In our experience, separately considering the operating time of each phase revealed that only the suction time of the residual masses increased compared with the standard procedure. Residual masses in FLACS are more adherent to the capsular bag. Due to the presence of air bubbles in the capsular bag following the treatment with a femtosecond laser, the surgeon proceeds to a more delicate and less effective hydrodissection. It must be emphasized that the laser does not treat the posterior cortex of the lens for safety reasons, leaving it intact [
17]. These two aspects, in our opinion, seem to explain why the aspiration of the residual mass requires more time in FLACS.

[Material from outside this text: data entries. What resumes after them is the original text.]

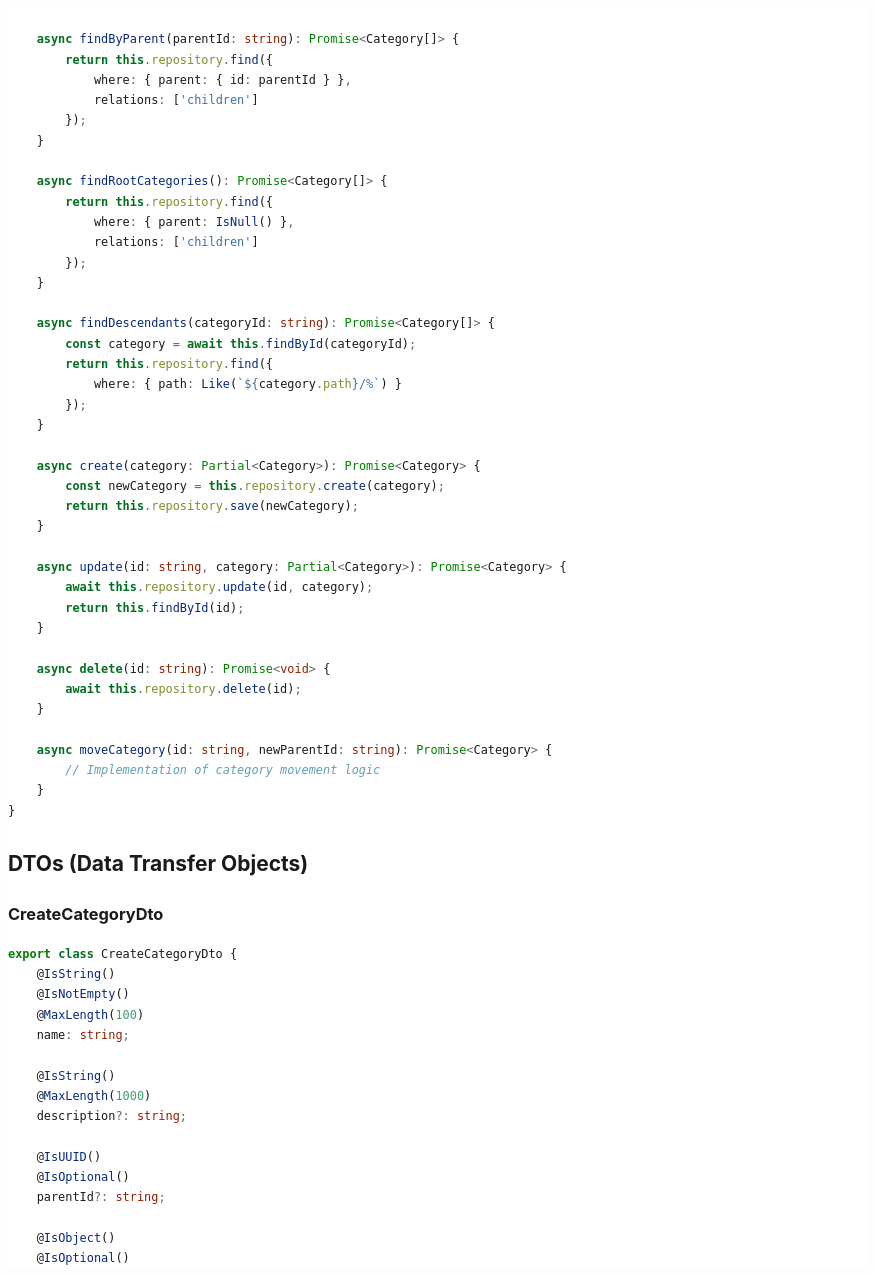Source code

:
 ```typescript

    async findByParent(parentId: string): Promise<Category[]> {
        return this.repository.find({
            where: { parent: { id: parentId } },
            relations: ['children']
        });
    }

    async findRootCategories(): Promise<Category[]> {
        return this.repository.find({
            where: { parent: IsNull() },
            relations: ['children']
        });
    }

    async findDescendants(categoryId: string): Promise<Category[]> {
        const category = await this.findById(categoryId);
        return this.repository.find({
            where: { path: Like(`${category.path}/%`) }
        });
    }

    async create(category: Partial<Category>): Promise<Category> {
        const newCategory = this.repository.create(category);
        return this.repository.save(newCategory);
    }

    async update(id: string, category: Partial<Category>): Promise<Category> {
        await this.repository.update(id, category);
        return this.findById(id);
    }

    async delete(id: string): Promise<void> {
        await this.repository.delete(id);
    }

    async moveCategory(id: string, newParentId: string): Promise<Category> {
        // Implementation of category movement logic
    }
}
```

## DTOs (Data Transfer Objects)

### CreateCategoryDto
```typescript
export class CreateCategoryDto {
    @IsString()
    @IsNotEmpty()
    @MaxLength(100)
    name: string;

    @IsString()
    @MaxLength(1000)
    description?: string;

    @IsUUID()
    @IsOptional()
    parentId?: string;

    @IsObject()
    @IsOptional()
```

Although in three of the four operating phases analyzed the execution times of the procedures appear significantly reduced, the total duration of the intervention in FLACS is increased by about a third compared to the intervention in PCS. This is explained by considering that in FLACS there is additional time due to the execution of the laser procedure and the movement of the patient’s bed from the laser area to the surgical microscope, followed by the preparation of a new sterile field. The total mean duration of surgeries in our series was lower than in previous studies in literature [
18].
Moreover, a recent clinical trial showed that, in comparison to FLACS, PCS showed a significantly higher cost-effectiveness ratio for every patient who had a successful treatment outcome. In light of this, despite having a more sophisticated technology, FLACS did not outperform phacoemulsification and, being more expensive, did not provide patients or healthcare systems with any significant advantages [
19].
Although the small sample size remains the principal shortfall of our study, we believe our findings provide an insight into real-world surgical times of femtolaser assisted cataract surgery. Surely novel studies with a bigger cohort should be conducted in the future.